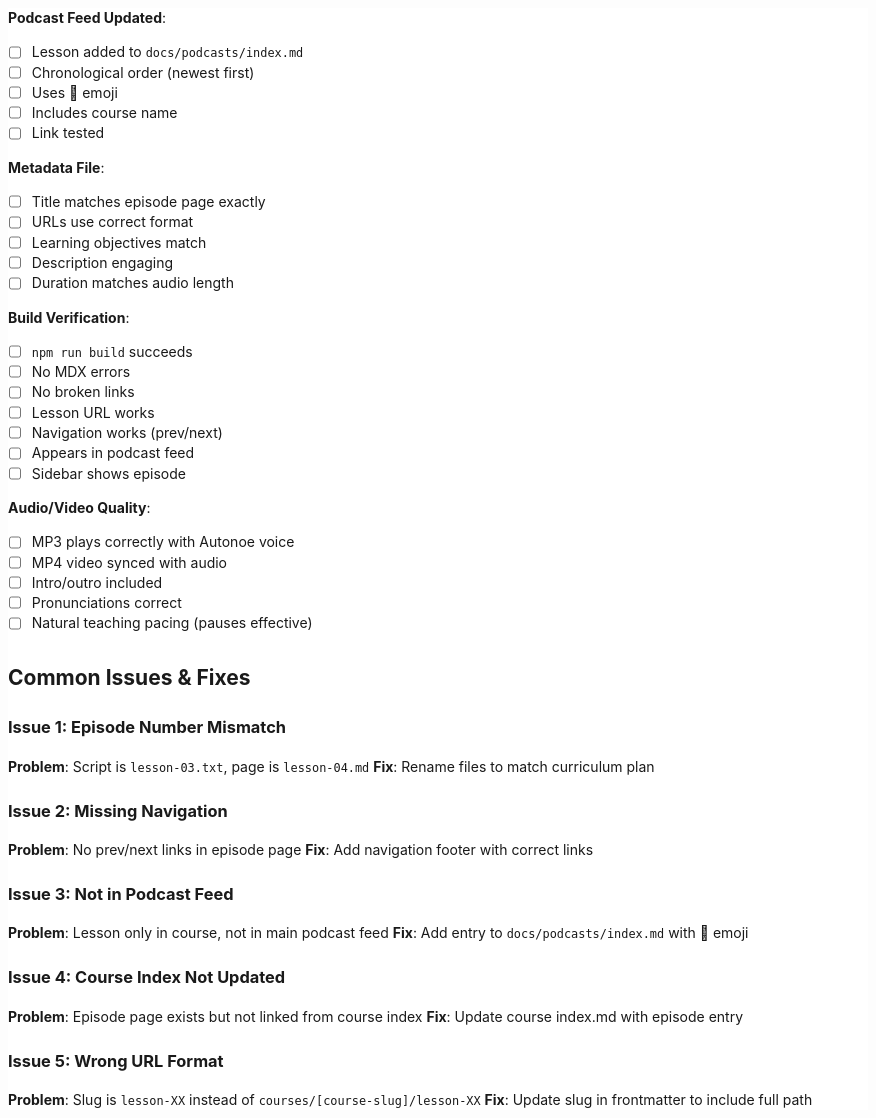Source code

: **Podcast Feed Updated**:
- [ ] Lesson added to `docs/podcasts/index.md`
- [ ] Chronological order (newest first)
- [ ] Uses 📖 emoji
- [ ] Includes course name
- [ ] Link tested

**Metadata File**:
- [ ] Title matches episode page exactly
- [ ] URLs use correct format
- [ ] Learning objectives match
- [ ] Description engaging
- [ ] Duration matches audio length

**Build Verification**:
- [ ] `npm run build` succeeds
- [ ] No MDX errors
- [ ] No broken links
- [ ] Lesson URL works
- [ ] Navigation works (prev/next)
- [ ] Appears in podcast feed
- [ ] Sidebar shows episode

**Audio/Video Quality**:
- [ ] MP3 plays correctly with Autonoe voice
- [ ] MP4 video synced with audio
- [ ] Intro/outro included
- [ ] Pronunciations correct
- [ ] Natural teaching pacing (pauses effective)

## Common Issues & Fixes

### Issue 1: Episode Number Mismatch
**Problem**: Script is `lesson-03.txt`, page is `lesson-04.md`
**Fix**: Rename files to match curriculum plan

### Issue 2: Missing Navigation
**Problem**: No prev/next links in episode page
**Fix**: Add navigation footer with correct links

### Issue 3: Not in Podcast Feed
**Problem**: Lesson only in course, not in main podcast feed
**Fix**: Add entry to `docs/podcasts/index.md` with 📖 emoji

### Issue 4: Course Index Not Updated
**Problem**: Episode page exists but not linked from course index
**Fix**: Update course index.md with episode entry

### Issue 5: Wrong URL Format
**Problem**: Slug is `lesson-XX` instead of `courses/[course-slug]/lesson-XX`
**Fix**: Update slug in frontmatter to include full path
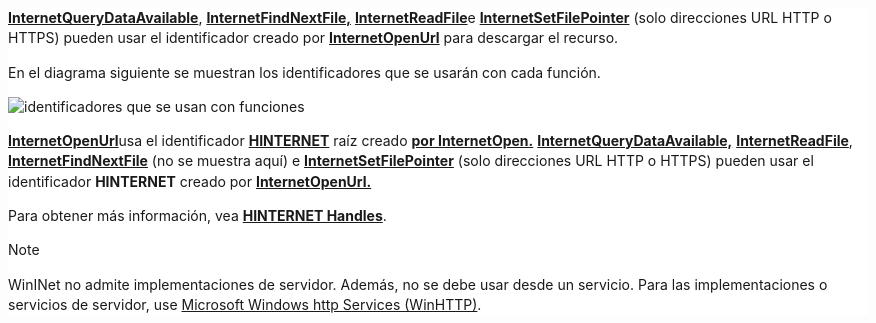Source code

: [**InternetQueryDataAvailable**](/windows/desktop/api/Wininet/nf-wininet-internetquerydataavailable), [**InternetFindNextFile,**](/windows/desktop/api/Wininet/nf-wininet-internetfindnextfilea) [**InternetReadFile**](/windows/desktop/api/Wininet/nf-wininet-internetreadfile)e [**InternetSetFilePointer**](/windows/desktop/api/Wininet/nf-wininet-internetsetfilepointer) (solo direcciones URL HTTP o HTTPS) pueden usar el identificador creado por [**InternetOpenUrl**](/windows/desktop/api/Wininet/nf-wininet-internetopenurla) para descargar el recurso.

En el diagrama siguiente se muestran los identificadores que se usarán con cada función.

![identificadores que se usan con funciones](images/ax-wnt02.png)

[**InternetOpenUrl**](/windows/desktop/api/Wininet/nf-wininet-internetopenurla)usa el identificador [**HINTERNET**](appendix-a-hinternet-handles.md) raíz creado [**por InternetOpen.**](/windows/desktop/api/Wininet/nf-wininet-internetopena) [**InternetQueryDataAvailable,**](/windows/desktop/api/Wininet/nf-wininet-internetquerydataavailable) [**InternetReadFile**](/windows/desktop/api/Wininet/nf-wininet-internetreadfile), [**InternetFindNextFile**](/windows/desktop/api/Wininet/nf-wininet-internetfindnextfilea) (no se muestra aquí) e [**InternetSetFilePointer**](/windows/desktop/api/Wininet/nf-wininet-internetsetfilepointer) (solo direcciones URL HTTP o HTTPS) pueden usar el identificador **HINTERNET** creado por [**InternetOpenUrl.**](/windows/desktop/api/Wininet/nf-wininet-internetopenurla)

Para obtener más información, vea [**HINTERNET Handles**](appendix-a-hinternet-handles.md).

> [!Note]  
> WinINet no admite implementaciones de servidor. Además, no se debe usar desde un servicio. Para las implementaciones o servicios de servidor, use [Microsoft Windows http Services (WinHTTP)](/windows/desktop/WinHttp/winhttp-start-page).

--

### WHAT THIS TASK INVOLVES
Skipping any pictures, transcribe the full listing exactly.

### EXPECTED OUTPUT
Source code

: **Podcast Feed Updated**:
- [ ] Lesson added to `docs/podcasts/index.md`
- [ ] Chronological order (newest first)
- [ ] Uses 📖 emoji
- [ ] Includes course name
- [ ] Link tested

**Metadata File**:
- [ ] Title matches episode page exactly
- [ ] URLs use correct format
- [ ] Learning objectives match
- [ ] Description engaging
- [ ] Duration matches audio length

**Build Verification**:
- [ ] `npm run build` succeeds
- [ ] No MDX errors
- [ ] No broken links
- [ ] Lesson URL works
- [ ] Navigation works (prev/next)
- [ ] Appears in podcast feed
- [ ] Sidebar shows episode

**Audio/Video Quality**:
- [ ] MP3 plays correctly with Autonoe voice
- [ ] MP4 video synced with audio
- [ ] Intro/outro included
- [ ] Pronunciations correct
- [ ] Natural teaching pacing (pauses effective)

## Common Issues & Fixes

### Issue 1: Episode Number Mismatch
**Problem**: Script is `lesson-03.txt`, page is `lesson-04.md`
**Fix**: Rename files to match curriculum plan

### Issue 2: Missing Navigation
**Problem**: No prev/next links in episode page
**Fix**: Add navigation footer with correct links

### Issue 3: Not in Podcast Feed
**Problem**: Lesson only in course, not in main podcast feed
**Fix**: Add entry to `docs/podcasts/index.md` with 📖 emoji

### Issue 4: Course Index Not Updated
**Problem**: Episode page exists but not linked from course index
**Fix**: Update course index.md with episode entry

### Issue 5: Wrong URL Format
**Problem**: Slug is `lesson-XX` instead of `courses/[course-slug]/lesson-XX`
**Fix**: Update slug in frontmatter to include full path
Source code

: [**InternetQueryDataAvailable**](/windows/desktop/api/Wininet/nf-wininet-internetquerydataavailable), [**InternetFindNextFile,**](/windows/desktop/api/Wininet/nf-wininet-internetfindnextfilea) [**InternetReadFile**](/windows/desktop/api/Wininet/nf-wininet-internetreadfile)e [**InternetSetFilePointer**](/windows/desktop/api/Wininet/nf-wininet-internetsetfilepointer) (solo direcciones URL HTTP o HTTPS) pueden usar el identificador creado por [**InternetOpenUrl**](/windows/desktop/api/Wininet/nf-wininet-internetopenurla) para descargar el recurso.

En el diagrama siguiente se muestran los identificadores que se usarán con cada función.

![identificadores que se usan con funciones](images/ax-wnt02.png)

[**InternetOpenUrl**](/windows/desktop/api/Wininet/nf-wininet-internetopenurla)usa el identificador [**HINTERNET**](appendix-a-hinternet-handles.md) raíz creado [**por InternetOpen.**](/windows/desktop/api/Wininet/nf-wininet-internetopena) [**InternetQueryDataAvailable,**](/windows/desktop/api/Wininet/nf-wininet-internetquerydataavailable) [**InternetReadFile**](/windows/desktop/api/Wininet/nf-wininet-internetreadfile), [**InternetFindNextFile**](/windows/desktop/api/Wininet/nf-wininet-internetfindnextfilea) (no se muestra aquí) e [**InternetSetFilePointer**](/windows/desktop/api/Wininet/nf-wininet-internetsetfilepointer) (solo direcciones URL HTTP o HTTPS) pueden usar el identificador **HINTERNET** creado por [**InternetOpenUrl.**](/windows/desktop/api/Wininet/nf-wininet-internetopenurla)

Para obtener más información, vea [**HINTERNET Handles**](appendix-a-hinternet-handles.md).

> [!Note]  
> WinINet no admite implementaciones de servidor. Además, no se debe usar desde un servicio. Para las implementaciones o servicios de servidor, use [Microsoft Windows http Services (WinHTTP)](/windows/desktop/WinHttp/winhttp-start-page).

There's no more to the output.